Passage du texte |
......
Le Philistin                    Ses paroles ou plutôt son discours sont de l’ordre du défi. Mais l’acuité de discernement de David va repérer dans ce discours un défi lancé à l’Eternel par celui qu’il qualifie d’incirconcis, c’est-à-dire qui n’a d’autre référence à la puissance que la sienne propre.

Les hommes d’Israël     Les paroles ou plutôt rumeurs qui courent et se répètent dans les rangs d’Israël, qui semblent inspirées de l’imaginaire mythologique, procèdent du déni. Non seulement elles n’ont aucune efficacité mais elles proviennent de la peur et cachent la honte d’Israël que David fait venir au jour.

David                               Les paroles de David relèvent essentiellement du récit. Situé dans un peuple, une filiation, une fratrie, au service du roi, David a aussi une histoire, une mémoire et tout cela qui contribue à la lecture qu’il fait de l’événement dans lequel il va s’inscrire. Quand il racontera au roi Saül son aventure de pasteur c’est la conscience de l’action salvatrice de l’Eternel dans cette histoire qui lui permet d’envisager sa propre intervention dans le combat singulier. Il y viendra autrement que le ferait, face à l’anti-héros blindé, bardé d’airain, un héros galvanisé par la perspective d’acquisition des richesses, de conquête de la plus désirable des femmes du royaume et de privilèges pour la famille de son père. Il ira au nom de l’Eternel qui est à l’œuvre, pour faire les gestes qui servent cette œuvre.

  • ϖ Le vouloir-faire et l’envoi du héros

                       David parle tant et si bien que ses paroles vont jusqu’au roi. Saül le fait venir. David, fort de son savoir sur la nature du combat et sur l’honneur d’Israël, se propose pour combattre le champion : il manifeste devant le roi son vouloir faire : « Ton serviteur ira se battre contre ce philistin ». Saül ne conteste pas ce vouloir de David, mais son pouvoir-faire : « Tu ne peux marcher contre ce philistin pour lutter avec lui, car tu n’es qu’un enfant, et lui il est un homme de guerre depuis sa jeunesse ». C’est alors que David a recours au récit de son expérience de berger. Non pas pour argumenter sur son propre pouvoir, mais pour établir sa confiance dans la victoire sur celui qui l’a sauvé. Il ne prétend pas avoir personnellement ce pouvoir-faire. C’est L’Eternel qui obtient la victoire. David ne prétend qu’être là en son nom. Il va moins entrer dans le combat du côté de Saül et des hommes d’Israël contre le Philistin qu’au nom de L’Eternel.
......
Extrait des données |
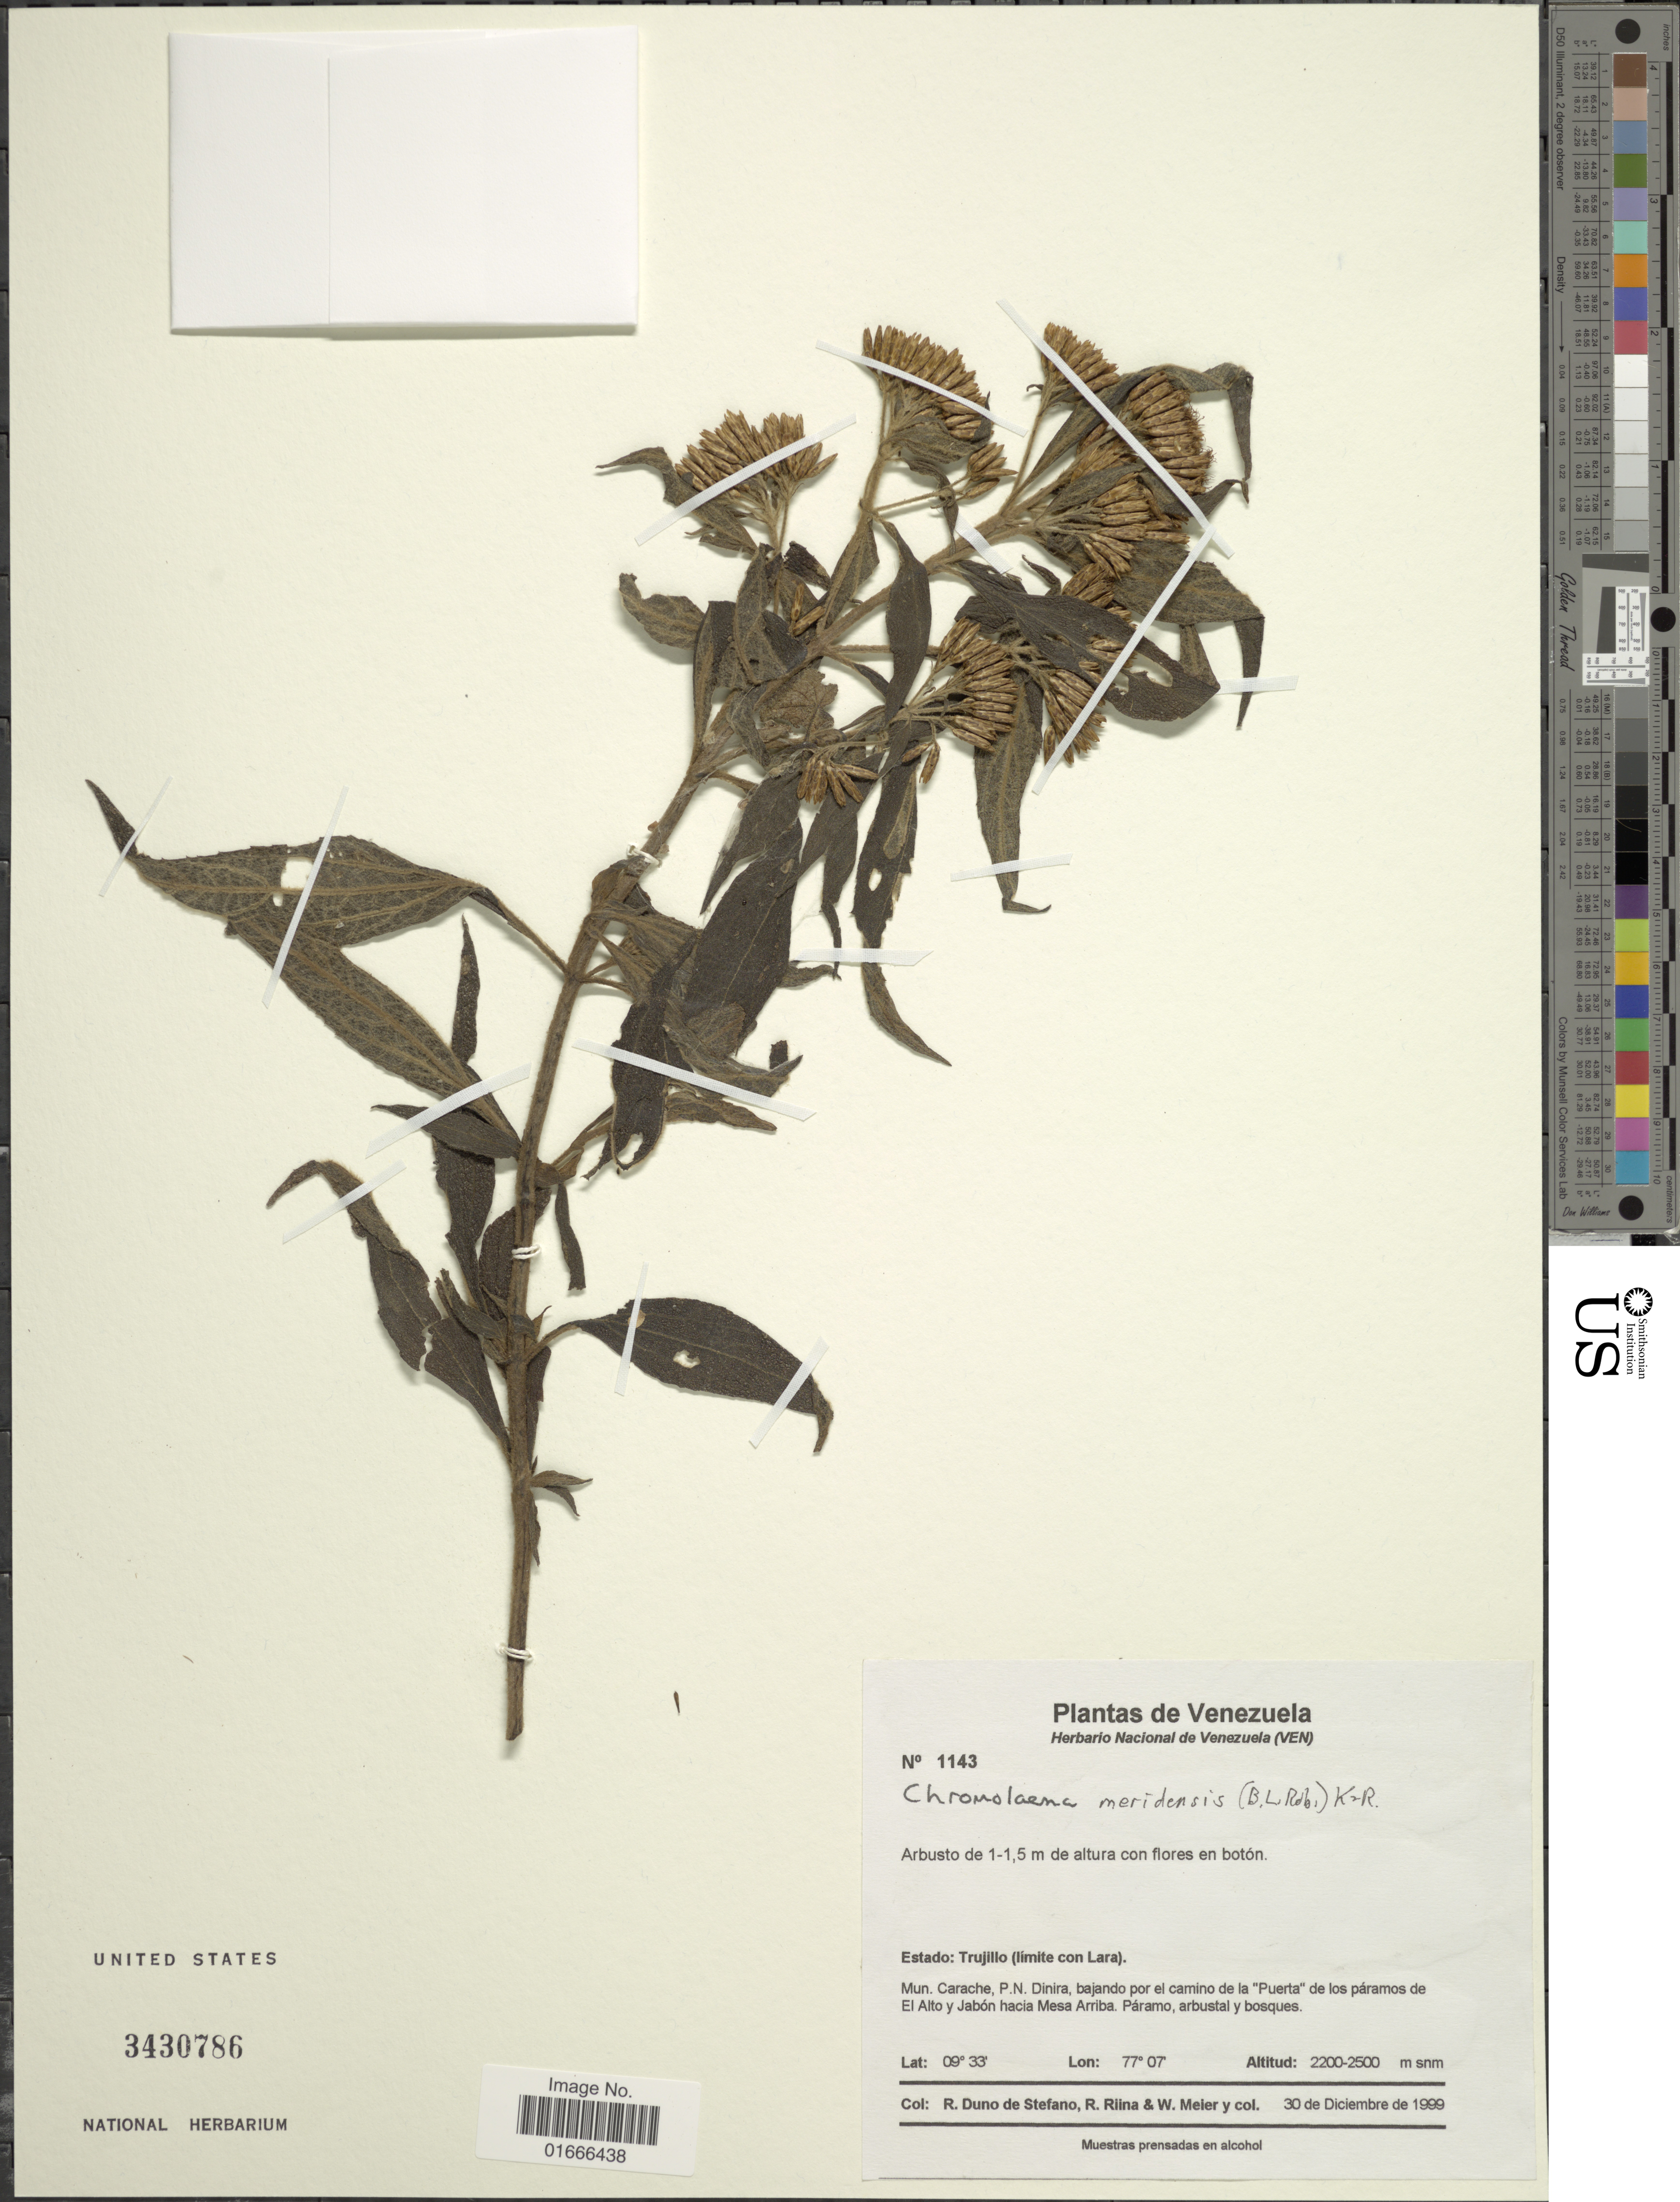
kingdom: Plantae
......
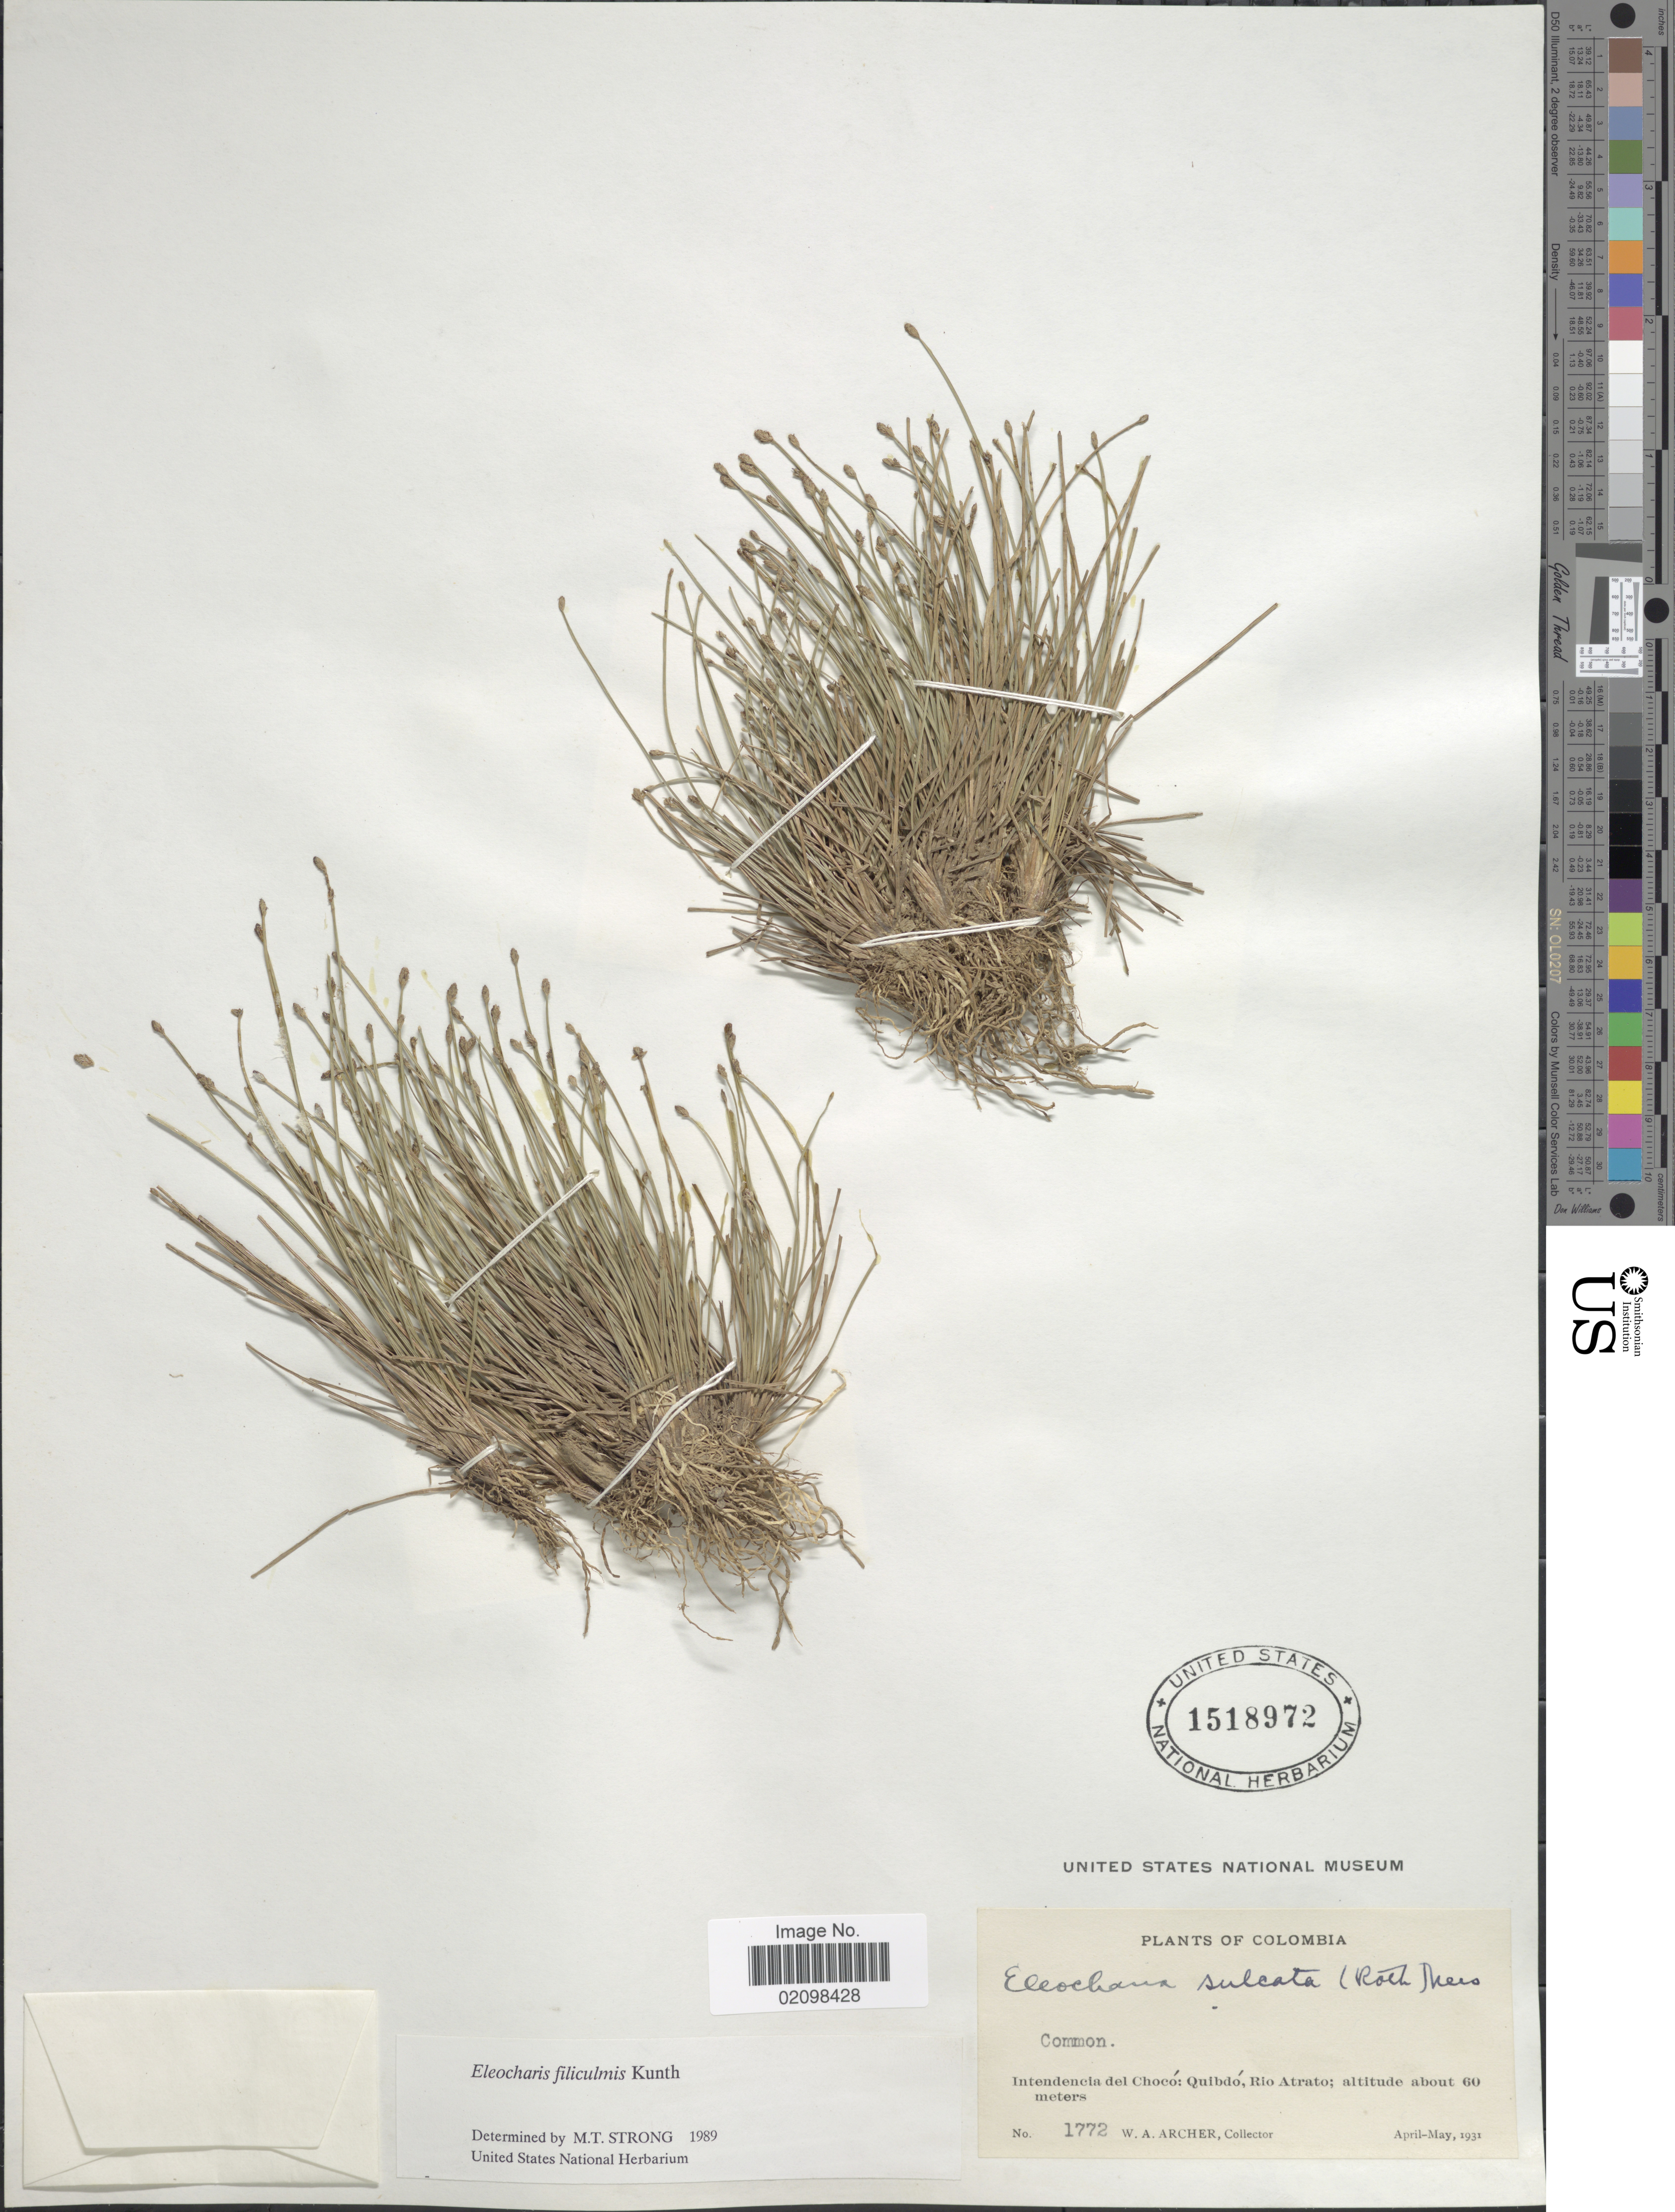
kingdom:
......
Sujet à traiter | Poursuivez le passage sur David face au Philistin en reprenant juste après sa dernière phrase.

Production attendue |
Les paroles de David inspirent le roi et entraînent son adhésion Va, et que l’Eternel soit avec toi. Puis il fait les gestes d’investiture. Il le revêt de sa propre tenue militaire, du casque et de la cuirasse, et le ceint de sa propre épée. Or, équipé de la sorte David ne peut marcher. Comment mieux exprimer le non-pouvoir de ce type d’équipement de guerrier pour le combat en question ? David ne peut marcher à ce combat à la manière d’un guerrier. Il y renonce en se débarrassant de cet équipement. Quelles seront donc ses armes pour le combat ?

  • ϖ Les armes de David

                       C’est dans le même mouvement que David acquiert ses armes et va au combat. Ce sont donc cinq cailloux, saisis au torrent alors même qu’il marche vers son adversaire. Il semble que rien n’ait changé de son équipement par rapport à sa condition de berger. Rien de son équipement n’est fabriqué, usiné, tout est quasi naturel : bâton, cailloux, fronde.

                       On n’a pas manqué dans la lecture courante de ce texte d’interpréter ce combat comme celui du petit malin à l’équipement léger contre le grand sûr de lui et de sa force de frappe. Jouant aux mieux de ses faibles ressources il opposerait à la force l’astuce, à la pesanteur du cuirassé l’agilité, la mobilité, la rapidité, à l’armement lourd la balistique sophistiquée, et pourquoi pas la technologie de pointe. Ainsi la pénétration aiguë du caillou bien profilé. Et pourquoi ne pas penser au courage un peu téméraire du fantassin qui ose s’approcher d’un redoutable char d’assaut et l’anéantit d’une simple roquette tirée au bazooka ? Cependant rien ne confirmera dans le déroulement du combat que le projectile perfore quelque matériau que ce soit : mais qu’il s’enfonce dans la tête du champion.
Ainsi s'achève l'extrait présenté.